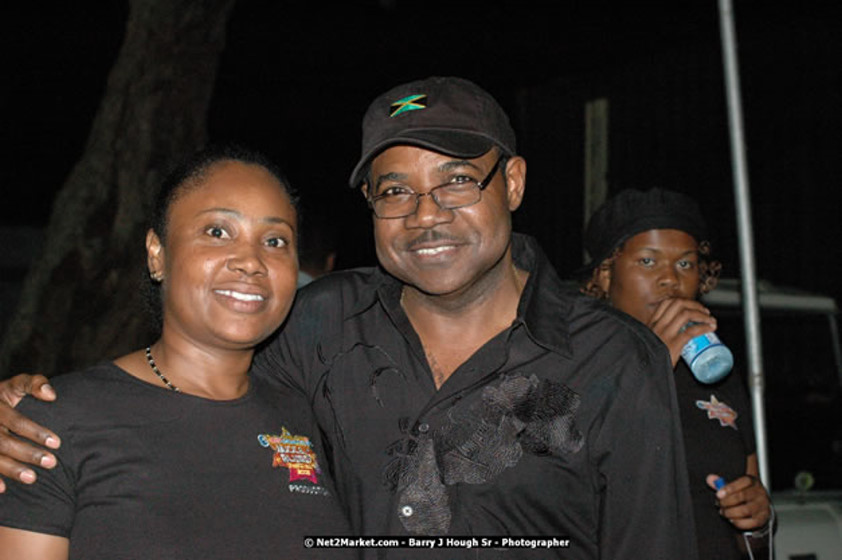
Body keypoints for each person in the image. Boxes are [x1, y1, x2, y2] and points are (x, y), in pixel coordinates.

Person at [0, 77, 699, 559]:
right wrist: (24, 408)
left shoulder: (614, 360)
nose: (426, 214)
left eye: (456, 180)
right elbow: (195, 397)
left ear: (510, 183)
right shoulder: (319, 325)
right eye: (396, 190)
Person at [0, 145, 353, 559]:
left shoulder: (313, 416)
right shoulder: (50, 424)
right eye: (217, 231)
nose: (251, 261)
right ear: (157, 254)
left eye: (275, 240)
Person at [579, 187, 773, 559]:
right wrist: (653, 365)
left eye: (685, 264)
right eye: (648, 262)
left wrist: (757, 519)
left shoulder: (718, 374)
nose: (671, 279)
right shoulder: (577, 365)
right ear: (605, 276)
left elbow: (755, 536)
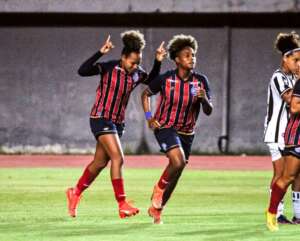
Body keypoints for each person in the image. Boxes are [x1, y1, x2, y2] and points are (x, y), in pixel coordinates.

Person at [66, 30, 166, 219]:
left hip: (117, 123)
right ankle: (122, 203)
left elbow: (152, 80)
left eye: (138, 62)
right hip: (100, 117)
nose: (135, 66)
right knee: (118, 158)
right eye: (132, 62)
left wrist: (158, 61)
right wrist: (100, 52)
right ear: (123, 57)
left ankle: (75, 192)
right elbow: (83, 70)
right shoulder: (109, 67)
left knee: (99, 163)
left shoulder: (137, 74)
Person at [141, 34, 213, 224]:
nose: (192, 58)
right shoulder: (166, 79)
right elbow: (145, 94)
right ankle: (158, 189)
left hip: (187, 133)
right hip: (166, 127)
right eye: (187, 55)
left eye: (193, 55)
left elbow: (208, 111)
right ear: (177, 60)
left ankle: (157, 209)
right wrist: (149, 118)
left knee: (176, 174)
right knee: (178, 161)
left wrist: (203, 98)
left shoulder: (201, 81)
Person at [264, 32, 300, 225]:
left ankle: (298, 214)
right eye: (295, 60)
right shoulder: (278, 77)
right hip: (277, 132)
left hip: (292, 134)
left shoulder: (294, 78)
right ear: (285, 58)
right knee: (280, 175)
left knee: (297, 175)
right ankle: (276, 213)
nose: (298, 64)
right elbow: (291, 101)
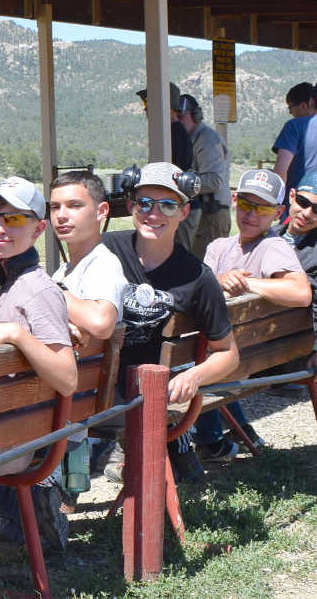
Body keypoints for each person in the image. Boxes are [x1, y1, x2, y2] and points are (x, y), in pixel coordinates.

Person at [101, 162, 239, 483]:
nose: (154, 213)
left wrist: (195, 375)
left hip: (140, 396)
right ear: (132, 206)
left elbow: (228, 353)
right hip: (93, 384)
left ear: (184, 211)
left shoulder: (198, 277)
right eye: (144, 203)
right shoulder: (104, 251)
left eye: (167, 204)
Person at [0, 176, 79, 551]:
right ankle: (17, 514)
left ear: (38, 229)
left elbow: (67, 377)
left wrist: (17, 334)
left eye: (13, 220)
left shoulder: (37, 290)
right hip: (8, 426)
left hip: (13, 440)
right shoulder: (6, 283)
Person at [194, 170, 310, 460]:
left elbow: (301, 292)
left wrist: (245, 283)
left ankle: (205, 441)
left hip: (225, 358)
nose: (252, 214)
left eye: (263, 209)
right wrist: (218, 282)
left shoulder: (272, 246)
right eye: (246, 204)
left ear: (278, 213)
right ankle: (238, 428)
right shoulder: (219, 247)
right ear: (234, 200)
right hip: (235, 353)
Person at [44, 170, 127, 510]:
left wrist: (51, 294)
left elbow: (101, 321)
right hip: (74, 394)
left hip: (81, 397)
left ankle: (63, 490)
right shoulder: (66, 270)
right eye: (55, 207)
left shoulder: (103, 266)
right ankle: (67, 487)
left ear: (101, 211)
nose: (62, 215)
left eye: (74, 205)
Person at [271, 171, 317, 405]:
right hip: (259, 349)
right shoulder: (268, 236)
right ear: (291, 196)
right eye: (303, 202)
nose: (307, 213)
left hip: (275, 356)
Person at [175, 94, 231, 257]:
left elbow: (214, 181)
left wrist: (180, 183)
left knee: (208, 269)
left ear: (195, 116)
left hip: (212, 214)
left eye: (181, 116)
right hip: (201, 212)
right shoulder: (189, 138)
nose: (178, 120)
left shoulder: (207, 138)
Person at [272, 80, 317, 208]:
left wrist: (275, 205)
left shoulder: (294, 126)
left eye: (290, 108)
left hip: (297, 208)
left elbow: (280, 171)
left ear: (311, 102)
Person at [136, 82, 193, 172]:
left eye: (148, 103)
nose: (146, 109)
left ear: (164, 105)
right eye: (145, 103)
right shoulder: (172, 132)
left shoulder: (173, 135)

***

**WHAT TO WORK ON:**
Exact duplication is required for the lines above, from the line that contains "left wrist: (17, 334)" to the line that contains "right eye: (145, 103)", inclusive; omit all others.

**OUTPUT FOR THIS EXERCISE:**
left wrist: (17, 334)
left eye: (13, 220)
left shoulder: (37, 290)
right hip: (8, 426)
left hip: (13, 440)
right shoulder: (6, 283)
Person at [194, 170, 310, 460]:
left elbow: (301, 292)
left wrist: (245, 283)
left ankle: (205, 441)
left hip: (225, 358)
nose: (252, 214)
left eye: (263, 209)
right wrist: (218, 282)
left shoulder: (272, 246)
right eye: (246, 204)
left ear: (278, 213)
right ankle: (238, 428)
right shoulder: (219, 247)
right ear: (234, 200)
right hip: (235, 353)
Person at [44, 170, 127, 510]:
left wrist: (51, 294)
left elbow: (101, 321)
right hip: (74, 394)
left hip: (81, 397)
left ankle: (63, 490)
right shoulder: (66, 270)
right eye: (55, 207)
left shoulder: (103, 266)
right ankle: (67, 487)
left ear: (101, 211)
nose: (62, 215)
left eye: (74, 205)
Person at [271, 171, 317, 405]:
right hip: (259, 349)
right shoulder: (268, 236)
right ear: (291, 196)
right eye: (303, 202)
nose: (307, 213)
left hip: (275, 356)
Person at [175, 94, 231, 257]:
left elbow: (214, 181)
left wrist: (180, 183)
left knee: (208, 269)
left ear: (195, 116)
left hip: (212, 214)
left eye: (181, 116)
right hip: (201, 212)
right shoulder: (189, 138)
nose: (178, 120)
left shoulder: (207, 138)
Person at [272, 80, 317, 208]:
left wrist: (275, 205)
left shoulder: (294, 126)
left eye: (290, 108)
left hip: (297, 208)
left elbow: (280, 171)
left ear: (311, 102)
Person at [136, 82, 193, 172]:
left eye: (148, 103)
nose: (146, 109)
left ear: (164, 105)
right eye: (145, 103)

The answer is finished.